• [Written task] Rewrite the rows with "Contact Us" replaced by "Get in Touch" and nothing else changed.

• [Data supplied]

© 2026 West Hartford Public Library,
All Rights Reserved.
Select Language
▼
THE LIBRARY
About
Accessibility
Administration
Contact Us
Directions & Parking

• [Result of this task]
© 2026 West Hartford Public Library,
All Rights Reserved.
Select Language
▼
THE LIBRARY
About
Accessibility
Administration
Get in Touch
Directions & Parking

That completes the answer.